Hiring a marketing professional takes an average of six weeks
It takes businesses an average of six weeks (42 days) to hire a marketing professional.
This figure does not include the notice period for the successful candidate, which is 28 days on average, meaning the typical time that passes before a vacant marketing role is filled is 70 days.
Hundreds of candidates being placed in marketing roles were analysed, ranging from account directors and managers to marketing executives and more junior positions. The research was carried out from January to October this year.
Job vacancies in the UK currently stand at around 1.3 million, having hit record levels this year.

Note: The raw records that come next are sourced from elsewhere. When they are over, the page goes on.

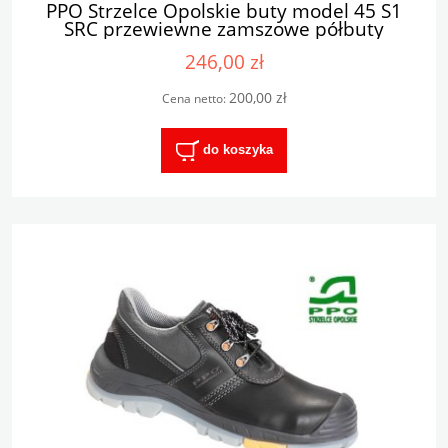
PPO Strzelce Opolskie buty model 45 S1
SRC przewiewne zamszowe półbuty
robocze od 36 do 48
246,00 zł
200,00 zł
Cena netto:
do koszyka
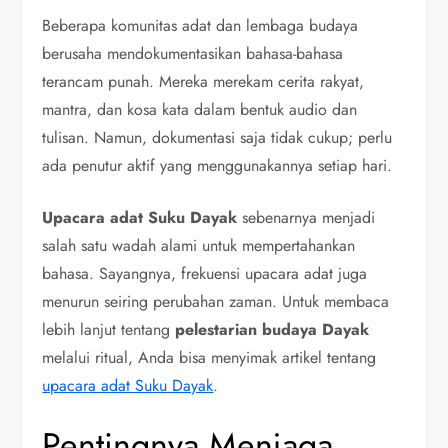
Beberapa komunitas adat dan lembaga budaya
berusaha mendokumentasikan bahasa-bahasa
terancam punah. Mereka merekam cerita rakyat,
mantra, dan kosa kata dalam bentuk audio dan
tulisan. Namun, dokumentasi saja tidak cukup; perlu
ada penutur aktif yang menggunakannya setiap hari.
Upacara adat Suku Dayak
sebenarnya menjadi
salah satu wadah alami untuk mempertahankan
bahasa. Sayangnya, frekuensi upacara adat juga
menurun seiring perubahan zaman. Untuk membaca
lebih lanjut tentang
pelestarian budaya Dayak
melalui ritual, Anda bisa menyimak artikel tentang
upacara adat Suku Dayak
.
Pentingnya Menjaga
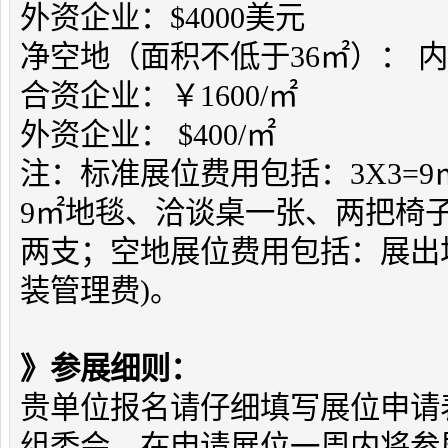
外资企业：$4000美元
净空地（面积不低于36㎡）： 内
合资企业：￥1600/㎡
外资企业： $400/㎡
注：标准展位费用包括：3X3=9
9㎡地毯、洽谈桌一张、两把椅子
两支；空地展位费用包括：展出
装管理费)。
》参展细则：
贵单位报名请仔细填写展位申请
组委会。在申请展位一周内将参展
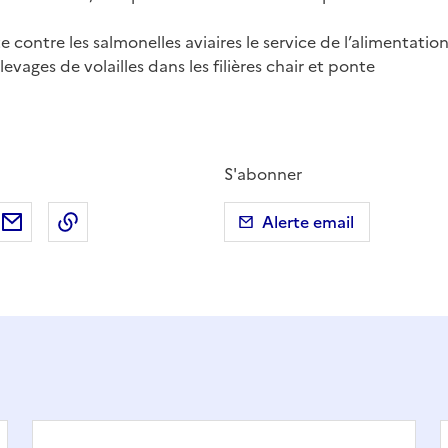
e contre les salmonelles aviaires le service de l’alimentation
levages de volailles dans les filières chair et ponte
S'abonner
ebook
ur X (anciennement Twitter)
tager sur LinkedIn
Partager par email
Copier dans le presse-papier
Alerte email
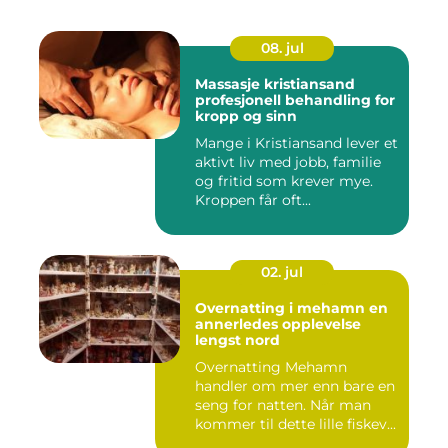
08. jul
Massasje kristiansand
profesjonell behandling for
kropp og sinn
Mange i Kristiansand lever et
aktivt liv med jobb, familie
og fritid som krever mye.
Kroppen får oft...
02. jul
Overnatting i mehamn en
annerledes opplevelse
lengst nord
Overnatting Mehamn
handler om mer enn bare en
seng for natten. Når man
kommer til dette lille fiskev...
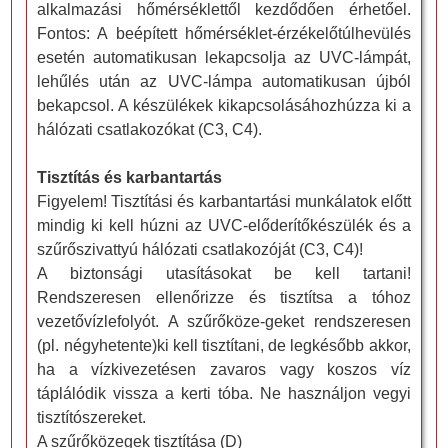
alkalmazási hőmérséklettől kezdődően érhetőel.
Fontos: A beépített hőmérséklet-érzékelőtúlhevülés
esetén automatikusan lekapcsolja az UVC-lámpát,
lehűlés után az UVC-lámpa automatikusan újból
bekapcsol. A készülékek kikapcsolásáhozhúzza ki a
hálózati csatlakozókat (C3, C4).
Tisztítás és karbantartás
Figyelem! Tisztítási és karbantartási munkálatok előtt
mindig ki kell húzni az UVC-előderítőkészülék és a
szűrőszivattyú hálózati csatlakozóját (C3, C4)!
A biztonsági utasításokat be kell tartani!
Rendszeresen ellenőrizze és tisztítsa a tóhoz
vezetővízlefolyót. A szűrőköze-geket rendszeresen
(pl. négyhetente)ki kell tisztítani, de legkésőbb akkor,
ha a vízkivezetésen zavaros vagy koszos víz
táplálódik vissza a kerti tóba. Ne használjon vegyi
tisztítószereket.
A szűrőközegek tisztítása (D)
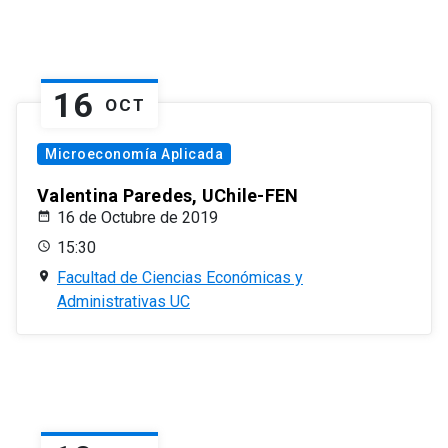
16
OCT
Microeconomía Aplicada
Valentina Paredes, UChile-FEN
16 de Octubre de 2019
15:30
Facultad de Ciencias Económicas y
Administrativas UC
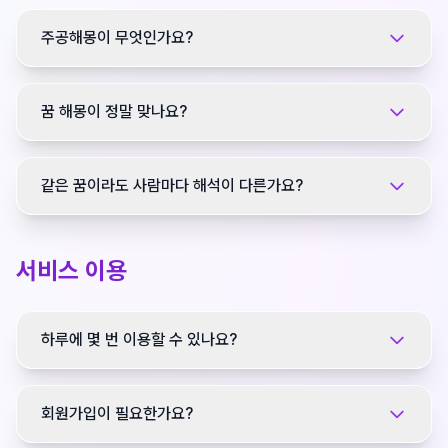
주공해몽이 무엇인가요?
꿈 해몽이 정말 맞나요?
같은 꿈이라도 사람마다 해석이 다른가요?
서비스 이용
하루에 몇 번 이용할 수 있나요?
회원가입이 필요한가요?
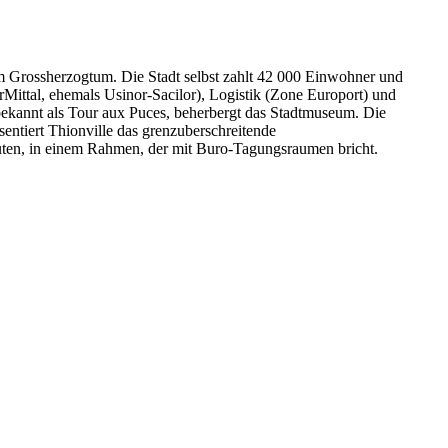
m Grossherzogtum. Die Stadt selbst zahlt 42 000 Einwohner und
rMittal, ehemals Usinor-Sacilor), Logistik (Zone Europort) und
ekannt als Tour aux Puces, beherbergt das Stadtmuseum. Die
ntiert Thionville das grenzuberschreitende
uten, in einem Rahmen, der mit Buro-Tagungsraumen bricht.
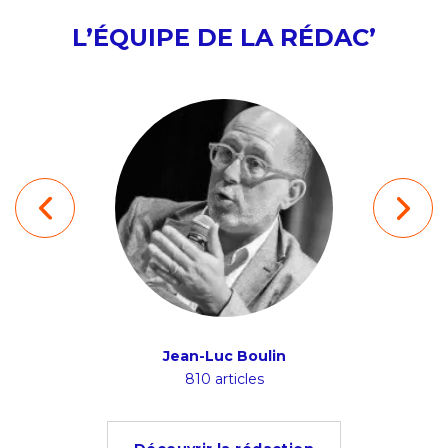
L’ÉQUIPE DE LA RÉDAC’
ion
Jean-Luc Boulin
Ludov
s
810 articles
4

“Right now, the demand for marketing skills is outstripping supply by some distance. This is creating major skills shortages in the marketing industry and stopping employers from hiring the talent they desperately need – whether that’s to grow or even just plug gaps so they can continue providing their services to customers,” says Aspire founder and chairman Paul Farrer.
October shop price inflation hits new high
Shop price inflation accelerated to a new high of 6.6% in October, according to the latest BRC-NielsenIQ Shop Price Index.
In September, the shop price inflation rate was 0.9 percentage points less at 5.7%, while the three month average rate is 5.5%. October’s is the highest inflation rate since records began in 2005.
Food inflation jumped to 11.6% from 10.6% in September, with fresh food prices rising by 13.3%, up from 12.1%. Both mark the highest inflation rates in their categories on record. Ambient food inflation rose to 9.4% from 8.6%, the fastest rate of increase in the category to date.
Non-food inflation accelerated from 3.3% in September to 4.1% in October, above the three month average rate of 3.4%.
According to Helen Dickinson, CEO of the British Retail Consortium (BRC), even the price of the most basic items saw “significant” rises in October, including the price of a cup of tea.
“While some supply chain costs are beginning to fall, this is more than offset by the cost of energy, meaning a difficult time ahead for retailers and households alike,” she says.
Fake reviews cause consumers to lose trust in brands
A majority (52%) of consumers say fake reviews make them lose trust in a brand, according to a survey of 10,000 global shoppers.
Just one fake review can cause cynicism among shoppers, with three-quarters stating that if they noticed one fake review it would make them less trustful of other reviews for the brand.
The research suggests this loss of trust could be costly for brands, with 81% saying they would avoid using a brand and 56% saying they wouldn’t purchase from a brand again. Meanwhile, 48% would leave a negative review and 16% would post about the company on social media.
Seven in 10 consumers say they want new standards for the retail industry to tackle fake reviews. Almost three-fifths (59%) think only verified customers should be able to post reviews, while 49% want retailers to undertake daily checks of customer content to weed out fake reviews. Over a quarter (27%) also want to see brands fined between 21 to 30% of their revenue if they breach standards.
Cost of living and inflation set to impact Black Friday spending
Spending during this year’s Black Friday sales is expected to fall to £1.7bn, a drop of around 15%, according to research from Retail Economics and HotUKDeals.
The data suggests that despite an expected “positive impact” from the FIFA World Cup, spending will drop as consumers face increased economic pressures. Consumers from the ‘average’ household are expected to spend £177 this year, a decline from more than £200 in other years.
It’s also claimed the “most affluent” households will bring their spending forward to Black Friday to take advantage of deals on offer, spending 13% more on average.
As this year’s Black Friday coincides with the World Cup, Retail Economics suggests that around one in five shoppers anticipate they’ll be spending more during this period compared to other years, as a result of the tournament.
Source: Retail Economics and HotUKDeals
Less than one in five people prefer to shop only online
Only 18% of people prefer to shop online only, with 42% preferring a mix of online and in-person shopping.
When it comes to consumers choosing to shop in person, convenience is key. A majority of consumers (59%) prefer in-person shopping to be between two to 10 miles from their homes.
While many shoppers are still keen to visit retailers in person, they may turn to online sources before making their visit. An overwhelming 95% of those surveyed say they use Google to find local business information online generally.
Missing or incorrect information can stop shoppers from visiting a business, with 45% stating they are unlikely to visit a business with these issues online.
The research also finds the average person reads six reviews before deciding on a business. Google is the most trusted platform for reviews.